**Task directions:** Report back each line of the records that contains the string "FRITZING".

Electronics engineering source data
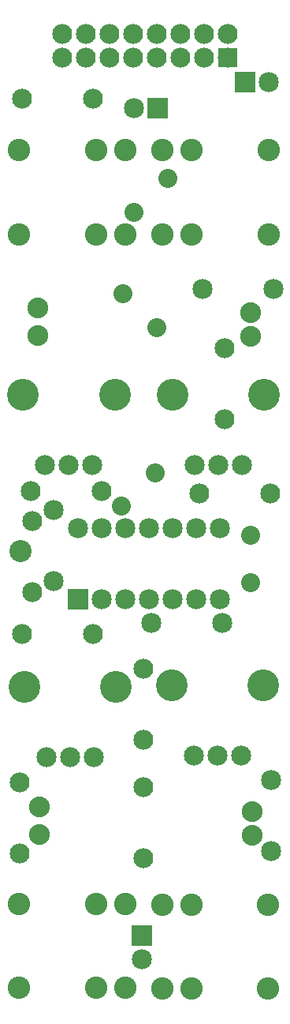
<source format=gbs>
G04 MADE WITH FRITZING*
G04 WWW.FRITZING.ORG*
G04 DOUBLE SIDED*
G04 HOLES PLATED*
G04 CONTOUR ON CENTER OF CONTOUR VECTOR*
%ASAXBY*%
%FSLAX23Y23*%
%MOIN*%
%OFA0B0*%
%SFA1.0B1.0*%
%ADD10C,0.088000*%
%ADD11C,0.085000*%
%ADD12C,0.093307*%
%ADD13C,0.084000*%
%ADD14C,0.095000*%
%ADD15C,0.084667*%
%ADD16C,0.084695*%
%ADD17C,0.134033*%
%ADD18C,0.080000*%
%ADD19R,0.085000X0.085000*%
%ADD20R,0.084000X0.084000*%
%LNMASK0*%
G90*
G70*
G54D10*
X1050Y920D03*
X1050Y820D03*
X150Y823D03*
X150Y940D03*
X1050Y920D03*
X1050Y820D03*
X150Y823D03*
X150Y940D03*
X1044Y3027D03*
X1044Y2927D03*
X144Y2930D03*
X144Y3047D03*
X1044Y3027D03*
X1044Y2927D03*
X144Y2930D03*
X144Y3047D03*
G54D11*
X314Y1817D03*
X414Y1817D03*
X514Y1817D03*
X614Y1817D03*
X714Y1817D03*
X814Y1817D03*
X914Y1817D03*
X914Y2117D03*
X814Y2117D03*
X714Y2117D03*
X614Y2117D03*
X514Y2117D03*
X414Y2117D03*
X314Y2117D03*
G54D12*
X69Y2019D03*
G54D13*
X66Y744D03*
X66Y1044D03*
X591Y1023D03*
X591Y723D03*
X76Y1669D03*
X376Y1669D03*
X590Y1223D03*
X590Y1523D03*
X933Y2578D03*
X933Y2878D03*
X933Y2578D03*
X933Y2878D03*
X933Y2578D03*
X933Y2878D03*
X413Y2272D03*
X113Y2272D03*
X1127Y2265D03*
X827Y2265D03*
X118Y2147D03*
X118Y1847D03*
G54D14*
X669Y174D03*
X793Y174D03*
X1117Y174D03*
X513Y177D03*
X389Y177D03*
X64Y177D03*
X513Y531D03*
X389Y531D03*
X64Y531D03*
X669Y528D03*
X793Y528D03*
X1117Y528D03*
X513Y3358D03*
X389Y3358D03*
X64Y3358D03*
X670Y3358D03*
X794Y3358D03*
X1118Y3358D03*
X670Y3712D03*
X794Y3712D03*
X1118Y3712D03*
X513Y3712D03*
X389Y3712D03*
X64Y3712D03*
G54D13*
X946Y4203D03*
X846Y4203D03*
X746Y4203D03*
X646Y4203D03*
X546Y4203D03*
X446Y4203D03*
X346Y4203D03*
X246Y4203D03*
X946Y4103D03*
X846Y4103D03*
X746Y4103D03*
X646Y4103D03*
X546Y4103D03*
X446Y4103D03*
X346Y4103D03*
X246Y4103D03*
X946Y4203D03*
X846Y4203D03*
X746Y4203D03*
X646Y4203D03*
X546Y4203D03*
X446Y4203D03*
X346Y4203D03*
X246Y4203D03*
X946Y4103D03*
X846Y4103D03*
X746Y4103D03*
X646Y4103D03*
X546Y4103D03*
X446Y4103D03*
X346Y4103D03*
X246Y4103D03*
X77Y3931D03*
X377Y3931D03*
G54D11*
X582Y398D03*
X582Y298D03*
X582Y398D03*
X582Y298D03*
X1019Y4000D03*
X1119Y4000D03*
X648Y3890D03*
X548Y3890D03*
G54D15*
X807Y2385D03*
X907Y2385D03*
G54D16*
X1007Y2385D03*
G54D17*
X713Y2680D03*
X1101Y2680D03*
G54D15*
X802Y1157D03*
X902Y1157D03*
G54D16*
X1002Y1157D03*
G54D17*
X708Y1452D03*
X1096Y1452D03*
G54D15*
X179Y1150D03*
X279Y1150D03*
G54D16*
X379Y1150D03*
G54D17*
X85Y1446D03*
X473Y1446D03*
G54D15*
X173Y2384D03*
X273Y2384D03*
G54D16*
X373Y2384D03*
G54D17*
X79Y2680D03*
X468Y2680D03*
G54D11*
X1128Y752D03*
X1128Y1052D03*
X1138Y3126D03*
X838Y3126D03*
X922Y1718D03*
X622Y1718D03*
X210Y1893D03*
X210Y2193D03*
G54D18*
X550Y3451D03*
X692Y3592D03*
X1043Y1886D03*
X1043Y2086D03*
X497Y2210D03*
X639Y2351D03*
X503Y3106D03*
X645Y2965D03*
G54D19*
X314Y1817D03*
G54D20*
X946Y4103D03*
X946Y4103D03*
G54D19*
X582Y398D03*
X582Y398D03*
X1019Y4000D03*
X648Y3890D03*
G04 End of Mask0*
M02*
</source>
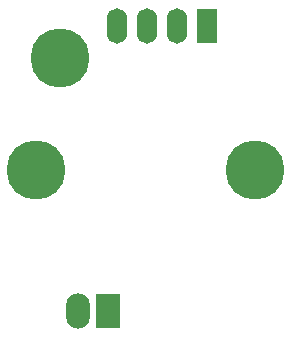
<source format=gbr>
G04 #@! TF.FileFunction,Soldermask,Bot*
%FSLAX46Y46*%
G04 Gerber Fmt 4.6, Leading zero omitted, Abs format (unit mm)*
G04 Created by KiCad (PCBNEW 4.0.2-stable) date 3/13/2016 5:29:00 PM*
%MOMM*%
G01*
G04 APERTURE LIST*
%ADD10C,0.100000*%
%ADD11R,1.727200X3.000000*%
%ADD12O,1.727200X3.000000*%
%ADD13R,2.032000X3.000000*%
%ADD14O,2.032000X3.000000*%
%ADD15C,5.000000*%
G04 APERTURE END LIST*
D10*
D11*
X159200000Y-63800000D03*
D12*
X156660000Y-63800000D03*
X154120000Y-63800000D03*
X151580000Y-63800000D03*
D13*
X150795000Y-87968000D03*
D14*
X148255000Y-87968000D03*
D15*
X144750000Y-76000000D03*
X163250000Y-76000000D03*
X146750000Y-66500000D03*
M02*

</source>
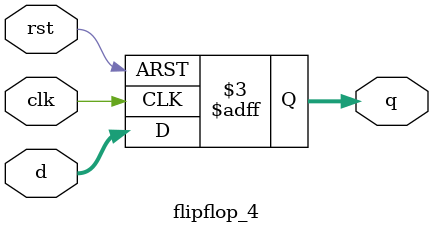
<source format=sv>
module flipflop_4 (
   input [3:0] d,
   input clk,
   input rst,
   output reg [3:0] q
);
   always @(negedge clk or posedge rst) begin
      if(rst==1) q<=4'b0000;
      else q<=d;
   end
endmodule
</source>
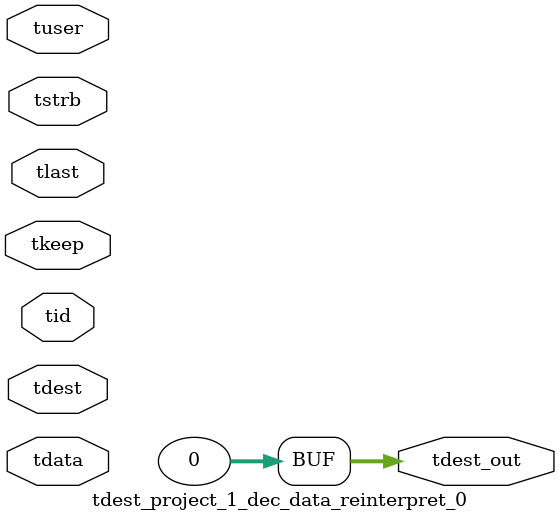
<source format=v>


`timescale 1ps/1ps

module tdest_project_1_dec_data_reinterpret_0 #
(
parameter C_S_AXIS_TDATA_WIDTH = 32,
parameter C_S_AXIS_TUSER_WIDTH = 0,
parameter C_S_AXIS_TID_WIDTH   = 0,
parameter C_S_AXIS_TDEST_WIDTH = 0,
parameter C_M_AXIS_TDEST_WIDTH = 32
)
(
input  [(C_S_AXIS_TDATA_WIDTH == 0 ? 1 : C_S_AXIS_TDATA_WIDTH)-1:0     ] tdata,
input  [(C_S_AXIS_TUSER_WIDTH == 0 ? 1 : C_S_AXIS_TUSER_WIDTH)-1:0     ] tuser,
input  [(C_S_AXIS_TID_WIDTH   == 0 ? 1 : C_S_AXIS_TID_WIDTH)-1:0       ] tid,
input  [(C_S_AXIS_TDEST_WIDTH == 0 ? 1 : C_S_AXIS_TDEST_WIDTH)-1:0     ] tdest,
input  [(C_S_AXIS_TDATA_WIDTH/8)-1:0 ] tkeep,
input  [(C_S_AXIS_TDATA_WIDTH/8)-1:0 ] tstrb,
input                                                                    tlast,
output [C_M_AXIS_TDEST_WIDTH-1:0] tdest_out
);

assign tdest_out = {1'b0};

endmodule


</source>
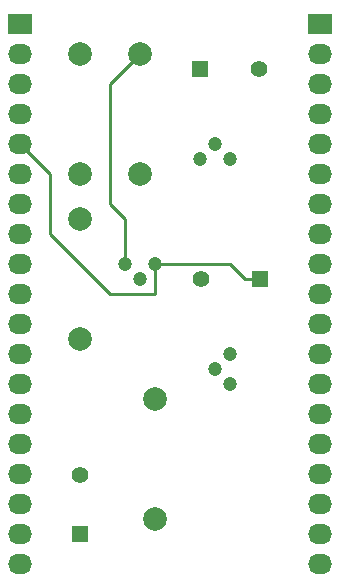
<source format=gbr>
G04 #@! TF.FileFunction,Copper,L2,Bot,Signal*
%FSLAX46Y46*%
G04 Gerber Fmt 4.6, Leading zero omitted, Abs format (unit mm)*
G04 Created by KiCad (PCBNEW 4.0.3+e1-6302~38~ubuntu16.04.1-stable) date Wed Aug 17 12:50:24 2016*
%MOMM*%
%LPD*%
G01*
G04 APERTURE LIST*
%ADD10C,0.100000*%
%ADD11R,1.400000X1.400000*%
%ADD12C,1.400000*%
%ADD13R,2.032000X1.727200*%
%ADD14O,2.032000X1.727200*%
%ADD15C,1.998980*%
%ADD16C,1.200000*%
%ADD17C,0.250000*%
G04 APERTURE END LIST*
D10*
D11*
X76200000Y-73660000D03*
D12*
X81200000Y-73660000D03*
D11*
X81280000Y-91440000D03*
D12*
X76280000Y-91440000D03*
D11*
X66040000Y-113030000D03*
D12*
X66040000Y-108030000D03*
D13*
X86360000Y-69850000D03*
D14*
X86360000Y-72390000D03*
X86360000Y-74930000D03*
X86360000Y-77470000D03*
X86360000Y-80010000D03*
X86360000Y-82550000D03*
X86360000Y-85090000D03*
X86360000Y-87630000D03*
X86360000Y-90170000D03*
X86360000Y-92710000D03*
X86360000Y-95250000D03*
X86360000Y-97790000D03*
X86360000Y-100330000D03*
X86360000Y-102870000D03*
X86360000Y-105410000D03*
X86360000Y-107950000D03*
X86360000Y-110490000D03*
X86360000Y-113030000D03*
X86360000Y-115570000D03*
D13*
X60960000Y-69850000D03*
D14*
X60960000Y-72390000D03*
X60960000Y-74930000D03*
X60960000Y-77470000D03*
X60960000Y-80010000D03*
X60960000Y-82550000D03*
X60960000Y-85090000D03*
X60960000Y-87630000D03*
X60960000Y-90170000D03*
X60960000Y-92710000D03*
X60960000Y-95250000D03*
X60960000Y-97790000D03*
X60960000Y-100330000D03*
X60960000Y-102870000D03*
X60960000Y-105410000D03*
X60960000Y-107950000D03*
X60960000Y-110490000D03*
X60960000Y-113030000D03*
X60960000Y-115570000D03*
D15*
X71120000Y-72390000D03*
X71120000Y-82550000D03*
X72390000Y-101600000D03*
X72390000Y-111760000D03*
X66040000Y-86360000D03*
X66040000Y-96520000D03*
X66040000Y-72390000D03*
X66040000Y-82550000D03*
D16*
X78740000Y-81280000D03*
X77470000Y-80010000D03*
X76200000Y-81280000D03*
X78740000Y-97790000D03*
X77470000Y-99060000D03*
X78740000Y-100330000D03*
X69850000Y-90170000D03*
X71120000Y-91440000D03*
X72390000Y-90170000D03*
D17*
X72390000Y-90170000D02*
X78740000Y-90170000D01*
X80010000Y-91440000D02*
X81280000Y-91440000D01*
X78740000Y-90170000D02*
X80010000Y-91440000D01*
X72390000Y-90170000D02*
X72390000Y-92710000D01*
X63500000Y-82550000D02*
X60960000Y-80010000D01*
X63500000Y-87630000D02*
X63500000Y-82550000D01*
X68580000Y-92710000D02*
X63500000Y-87630000D01*
X72390000Y-92710000D02*
X68580000Y-92710000D01*
X69850000Y-90170000D02*
X69850000Y-86360000D01*
X68580000Y-74930000D02*
X71120000Y-72390000D01*
X68580000Y-85090000D02*
X68580000Y-74930000D01*
X69850000Y-86360000D02*
X68580000Y-85090000D01*
M02*

</source>
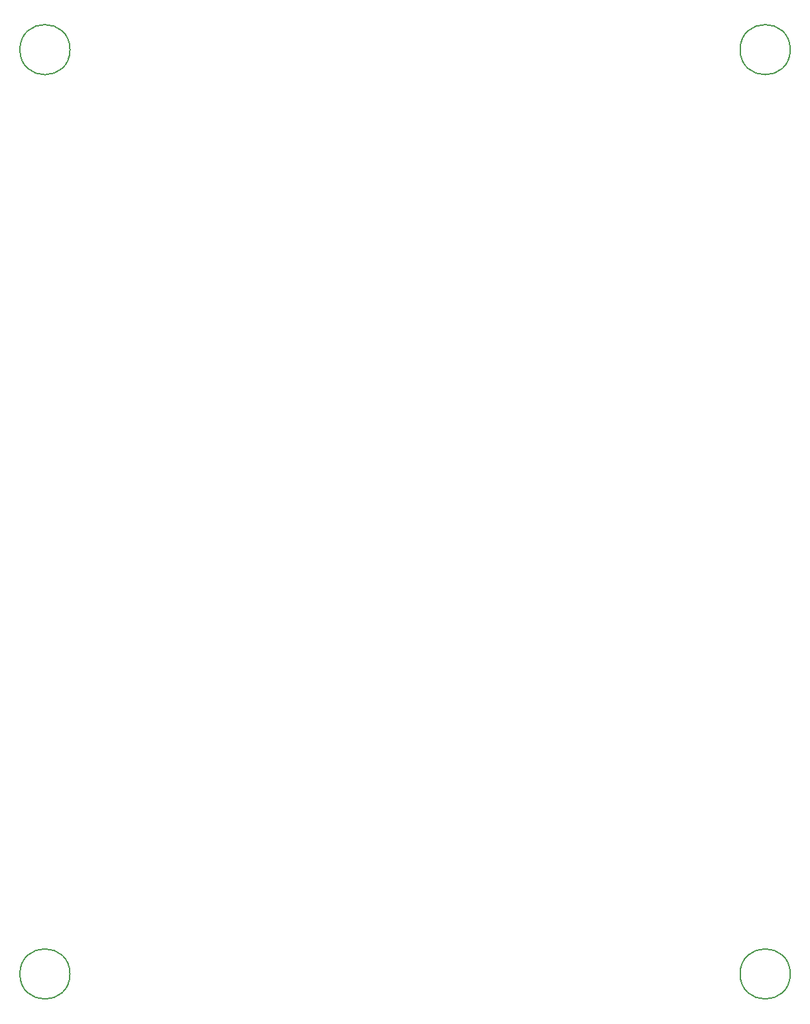
<source format=gbr>
%TF.GenerationSoftware,KiCad,Pcbnew,8.0.8-8.0.8-0~ubuntu22.04.1*%
%TF.CreationDate,2025-03-29T00:57:20+00:00*%
%TF.ProjectId,miniv_estop_board,6d696e69-765f-4657-9374-6f705f626f61,rev?*%
%TF.SameCoordinates,Original*%
%TF.FileFunction,Other,Comment*%
%FSLAX46Y46*%
G04 Gerber Fmt 4.6, Leading zero omitted, Abs format (unit mm)*
G04 Created by KiCad (PCBNEW 8.0.8-8.0.8-0~ubuntu22.04.1) date 2025-03-29 00:57:20*
%MOMM*%
%LPD*%
G01*
G04 APERTURE LIST*
%ADD10C,0.150000*%
G04 APERTURE END LIST*
D10*
%TO.C,H4*%
X191200000Y-137000000D02*
G75*
G02*
X184800000Y-137000000I-3200000J0D01*
G01*
X184800000Y-137000000D02*
G75*
G02*
X191200000Y-137000000I3200000J0D01*
G01*
%TO.C,H3*%
X99200000Y-137000000D02*
G75*
G02*
X92800000Y-137000000I-3200000J0D01*
G01*
X92800000Y-137000000D02*
G75*
G02*
X99200000Y-137000000I3200000J0D01*
G01*
%TO.C,H2*%
X191200000Y-19000000D02*
G75*
G02*
X184800000Y-19000000I-3200000J0D01*
G01*
X184800000Y-19000000D02*
G75*
G02*
X191200000Y-19000000I3200000J0D01*
G01*
%TO.C,H1*%
X99200000Y-19000000D02*
G75*
G02*
X92800000Y-19000000I-3200000J0D01*
G01*
X92800000Y-19000000D02*
G75*
G02*
X99200000Y-19000000I3200000J0D01*
G01*
%TD*%
M02*

</source>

**Exercise response:**
G04 MADE WITH FRITZING*
G04 WWW.FRITZING.ORG*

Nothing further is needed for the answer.